所有数据采用(均数±标准差)表示，运用统计学软件SPSS 22.0(Chicago，IL，USA) 进行统计分析。2组之间差异比较采用独立样本双侧t检验，2组之间构成比比较采用χ2检验。P<0.05表示差异有统计学意义，P<0.01为差异有显著统计学意义。

2 结果

2.1 卵巢癌组织及正常卵巢组织中DNMT1的表达

免疫组化检测31例卵巢癌组织及15例正常卵巢组织中DNMT1的表达，结果提示卵巢癌组织中 DNMT1阳性率为83.9%(26/31)，显著高于正常卵巢组织的20.0%(3/15)，差异有统计学意义(χ2=17.701，P<0.001)。

2.2 DNMT1表达与卵巢癌临床病理特征的关系

DNMT1 表达与肿瘤的临床分期、病理分级及远处转移有关(表1)。

表1 DNMT1 表达与卵巢癌临床病理特征的关系(例，%)

2.3 敲低 DNMT1 对卵巢癌细胞增殖及迁移能力的影响

在SKOV3细胞中，转染DNMT1 siRNA 敲低 DNMT1后，实验结果表明 DNMT1 蛋白水平明显下降，CCK8 实验结果证实敲低DNMT1后SKOV3的增殖能力下降，Transwell小室实验结果提示敲低DNMT1后SKOV3迁移能力下降。

3 讨论

DNMT 是一组含有高度保守-COOH 末端，结构相似的一类蛋白质，其中DNMT1 主要负责维持基因组甲基化状态，对抑制人癌细胞中抑癌基因的表达有重要作用，其活性升高被认为是肿瘤细胞早期分子改变的一个特征[9-10]。同时，DNMT1 在基因启动子的超甲基化中发挥关键作用，并与人类的恶性肿瘤癌变有关。随着对表观遗传学及肿瘤发病机制研究的进一步深入，人们逐渐认识到表观遗传调控在肿瘤发生发展中发挥重要作用[11-12]。DNA 甲基化是表观遗传的一种，在肿瘤的进程中扮演重要角色，肿瘤细胞中常发现 DNA 整体的低甲基化以及特定区域的高甲基化，尤其是CpG岛的高甲基化在肿瘤中意义重大。

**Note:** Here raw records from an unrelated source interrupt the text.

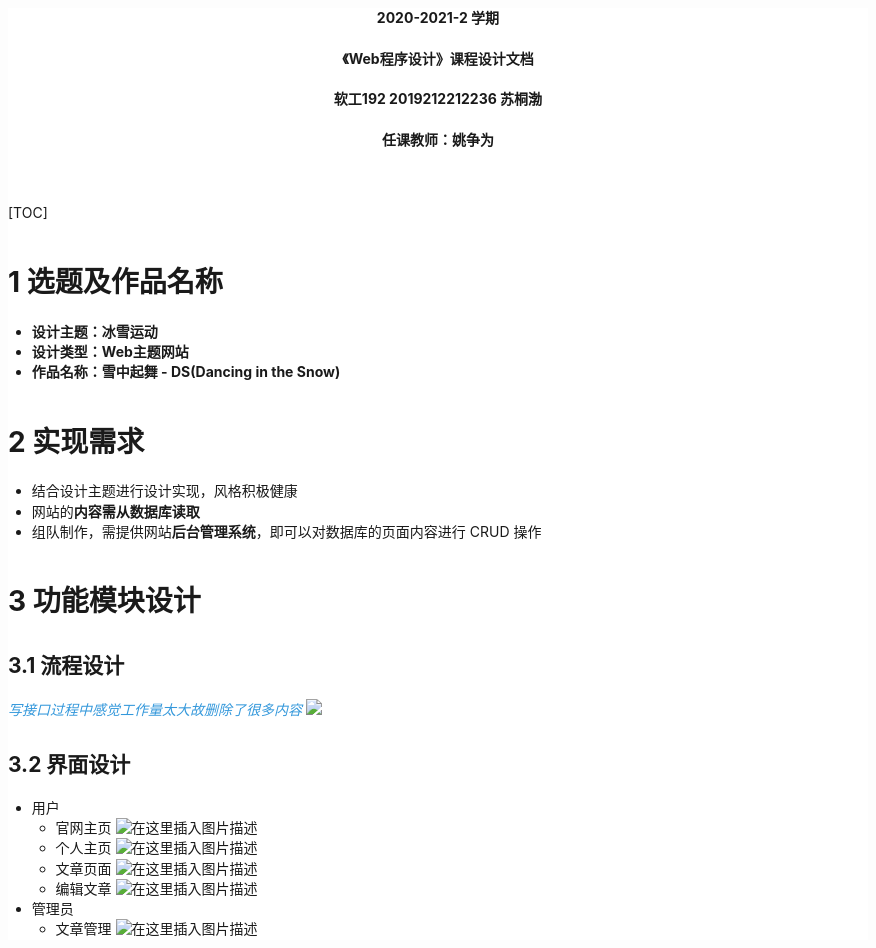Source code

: 

<center>
  <h4>
    2020-2021-2 学期
    <br> <br>
    《Web程序设计》课程设计文档
    <br> <br>
    软工192 2019212212236 苏桐渤 
    <br> <br>
    任课教师：姚争为
  </h4>
</center>

<br> 

[TOC]

# 1 选题及作品名称

- **设计主题：冰雪运动**
- **设计类型：Web主题网站**
- **作品名称：雪中起舞 - DS(Dancing in the Snow)**

# 2 实现需求

- 结合设计主题进行设计实现，风格积极健康
- 网站的**内容需从数据库读取**
- 组队制作，需提供网站**后台管理系统**，即可以对数据库的页面内容进行 CRUD 操作

# 3 功能模块设计

## 3.1 流程设计

<font color="#3498db">*写接口过程中感觉工作量太大故删除了很多内容*</font>
![](https://img-blog.csdnimg.cn/20210525233934436.jpg?x-oss-process=image/watermark,type_ZmFuZ3poZW5naGVpdGk,shadow_10,text_aHR0cHM6Ly9ibG9nLmNzZG4ubmV0L20wXzQ2MTg3MTU3,size_16,color_FFFFFF,t_70)

<div STYLE="page-break-after: always;"></div>

## 3.2 界面设计

- 用户
  - 官网主页
  ![在这里插入图片描述](https://img-blog.csdnimg.cn/20210525234009914.jpg?x-oss-process=image/watermark,type_ZmFuZ3poZW5naGVpdGk,shadow_10,text_aHR0cHM6Ly9ibG9nLmNzZG4ubmV0L20wXzQ2MTg3MTU3,size_16,color_FFFFFF,t_70)
  - 个人主页
  ![在这里插入图片描述](https://img-blog.csdnimg.cn/20210525234046402.png?x-oss-process=image/watermark,type_ZmFuZ3poZW5naGVpdGk,shadow_10,text_aHR0cHM6Ly9ibG9nLmNzZG4ubmV0L20wXzQ2MTg3MTU3,size_16,color_FFFFFF,t_70)
  - 文章页面
  ![在这里插入图片描述](https://img-blog.csdnimg.cn/20210525234400642.png?x-oss-process=image/watermark,type_ZmFuZ3poZW5naGVpdGk,shadow_10,text_aHR0cHM6Ly9ibG9nLmNzZG4ubmV0L20wXzQ2MTg3MTU3,size_16,color_FFFFFF,t_70)
  - 编辑文章
  ![在这里插入图片描述](https://img-blog.csdnimg.cn/20210525234419582.png?x-oss-process=image/watermark,type_ZmFuZ3poZW5naGVpdGk,shadow_10,text_aHR0cHM6Ly9ibG9nLmNzZG4ubmV0L20wXzQ2MTg3MTU3,size_16,color_FFFFFF,t_70)
- 管理员 
  - 文章管理
  ![在这里插入图片描述](https://img-blog.csdnimg.cn/202105252344321.png?x-oss-process=image/watermark,type_ZmFuZ3poZW5naGVpdGk,shadow_10,text_aHR0cHM6Ly9ibG9nLmNzZG4ubmV0L20wXzQ2MTg3MTU3,size_16,color_FFFFFF,t_70)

有学者发现在膀胱癌组织中，DNMT1 水平显著升高，与肿瘤抑制基因 DBCC R 1 的 CpG岛启动子超甲基化有关。肿瘤抑制基因启动子区，通过甲基化作用抑制其表达[13]。有学者发现运用 DNMT 抑制剂可逆转抑癌基因高甲基化并激活抑癌基因表达，进而抑制肿瘤。有报道发现DNMT抑制剂5-氮杂-2'-脱氧胞苷可激活抑癌基因 HmLh1 并导致子宫内膜癌细胞凋亡[14]。DNA 的甲基化与肿瘤的发生发展密切相关。抑癌基因和修复基因的甲基化会引起抑癌基因的沉默和修复基因的失活，使得对肿瘤抑制的丧失和增加了基因的损伤。而原癌基因的低甲基化状态会使异常细胞趋向无限制生长，形成肿瘤，甚至在肿瘤进展过程中促进远处转移[15]。

本研究结果显示，DNMT1 在卵巢癌组织中的阳性率显著高于正常卵巢组织，且其表达与临床分期、病理分级及远处转移相关，临床分期越晚、病理分级越高、有远处转移者DNMT1的阳性率越高。在真核生物中，DNMT1 是维持 DNA 甲基化的关键酶，其表达与基因印记、细胞分化和发育、肿瘤形成等密切相关。已有研究证实，DNMT1 促进肿瘤的发生和发展，这与我们的研究结果一致[16]。我们课题组之前的研究也发现，DNMT3A 促进卵巢癌细胞上皮间质转化(EMT)发生，进而促进卵巢侵袭和转移，这提示我们甲基化在卵巢癌的发生发展中有重要的作用。

综上所述，DNMT1 在卵巢癌组织中的阳性率明显高于正常卵巢组织，具有促进卵巢癌细胞增殖和迁移的作用，但是具体的作用机制仍需后续研究进一步阐明。本研究为卵巢癌的靶向治疗提供了新的研究思路。